## Problem statement:
Output only the lines below from the one containing "Digitized H&E-stained tissue" to the one containing "Pathologic diagnosis: Papillary", exactly as written, both ends kept.

## Provided records:
-----

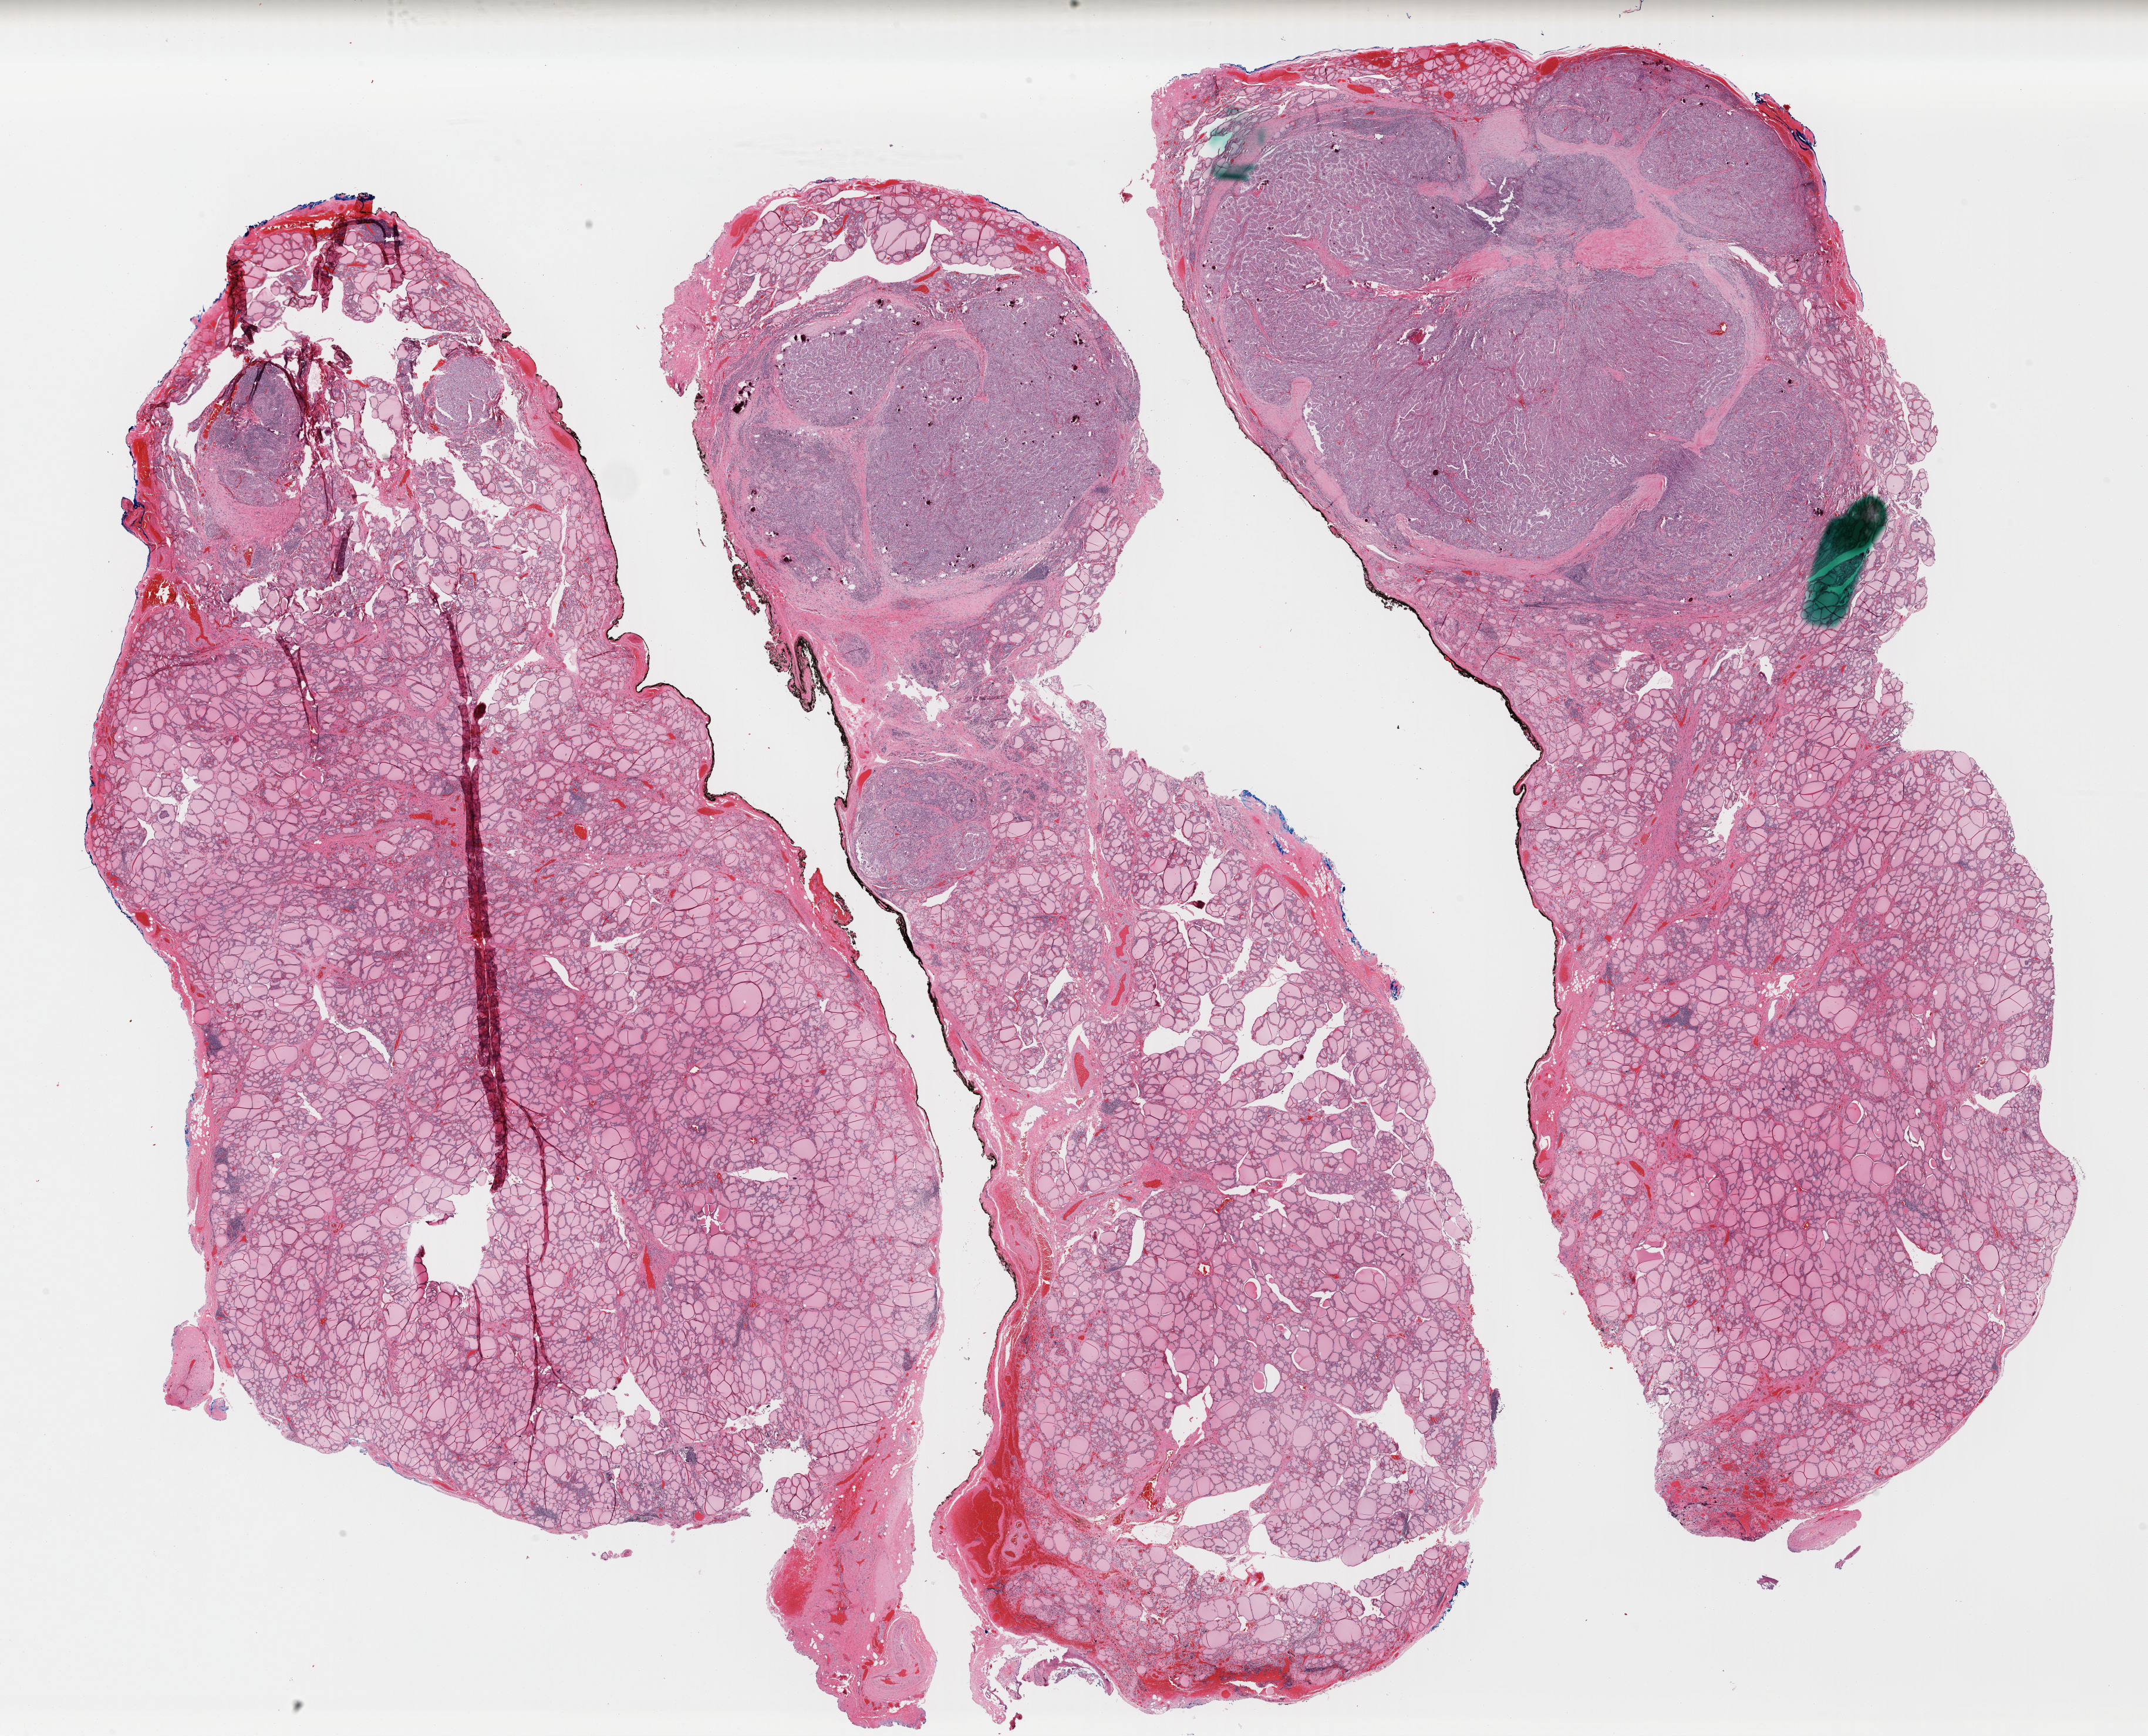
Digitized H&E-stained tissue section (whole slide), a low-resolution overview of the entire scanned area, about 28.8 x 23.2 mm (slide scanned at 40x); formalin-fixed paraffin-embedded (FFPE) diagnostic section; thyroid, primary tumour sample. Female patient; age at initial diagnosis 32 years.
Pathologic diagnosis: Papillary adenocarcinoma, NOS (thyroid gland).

-----

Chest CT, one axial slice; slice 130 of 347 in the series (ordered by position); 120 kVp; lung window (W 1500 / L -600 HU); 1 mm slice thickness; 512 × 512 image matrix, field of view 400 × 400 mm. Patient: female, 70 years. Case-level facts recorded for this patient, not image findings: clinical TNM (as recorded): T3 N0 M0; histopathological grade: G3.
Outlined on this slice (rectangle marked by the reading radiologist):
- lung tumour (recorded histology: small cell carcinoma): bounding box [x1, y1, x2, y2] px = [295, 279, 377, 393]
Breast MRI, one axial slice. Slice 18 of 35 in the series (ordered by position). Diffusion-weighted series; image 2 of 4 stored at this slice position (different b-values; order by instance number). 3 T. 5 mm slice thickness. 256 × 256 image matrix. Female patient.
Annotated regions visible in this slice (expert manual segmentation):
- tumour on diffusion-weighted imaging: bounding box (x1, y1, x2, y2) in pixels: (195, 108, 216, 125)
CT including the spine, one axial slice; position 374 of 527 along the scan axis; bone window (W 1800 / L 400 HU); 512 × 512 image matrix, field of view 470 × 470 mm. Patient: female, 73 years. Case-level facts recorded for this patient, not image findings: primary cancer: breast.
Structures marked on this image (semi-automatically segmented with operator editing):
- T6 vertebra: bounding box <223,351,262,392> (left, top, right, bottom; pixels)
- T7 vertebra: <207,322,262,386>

-----

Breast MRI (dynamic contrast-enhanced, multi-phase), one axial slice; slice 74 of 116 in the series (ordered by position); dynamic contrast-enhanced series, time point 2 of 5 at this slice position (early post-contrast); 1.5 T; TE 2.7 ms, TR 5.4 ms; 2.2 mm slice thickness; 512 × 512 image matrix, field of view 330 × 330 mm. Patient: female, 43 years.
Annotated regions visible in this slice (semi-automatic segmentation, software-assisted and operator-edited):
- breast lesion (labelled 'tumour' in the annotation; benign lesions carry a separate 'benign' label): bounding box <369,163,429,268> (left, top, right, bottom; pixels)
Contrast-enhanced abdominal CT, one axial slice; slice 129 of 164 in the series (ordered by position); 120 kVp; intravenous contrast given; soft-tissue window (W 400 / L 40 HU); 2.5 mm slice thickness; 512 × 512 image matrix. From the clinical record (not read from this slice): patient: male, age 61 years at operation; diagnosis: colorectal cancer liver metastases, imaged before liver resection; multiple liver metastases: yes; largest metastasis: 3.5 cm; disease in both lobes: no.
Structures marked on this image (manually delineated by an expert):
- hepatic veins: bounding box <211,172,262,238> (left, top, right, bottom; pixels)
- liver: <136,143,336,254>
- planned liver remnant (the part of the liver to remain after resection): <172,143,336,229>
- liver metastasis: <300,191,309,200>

-----

## Result of this task:
Digitized H&E-stained tissue section (whole slide), a low-resolution overview of the entire scanned area, about 28.8 x 23.2 mm (slide scanned at 40x); formalin-fixed paraffin-embedded (FFPE) diagnostic section; thyroid, primary tumour sample. Female patient; age at initial diagnosis 32 years.
Pathologic diagnosis: Papillary adenocarcinoma, NOS (thyroid gland).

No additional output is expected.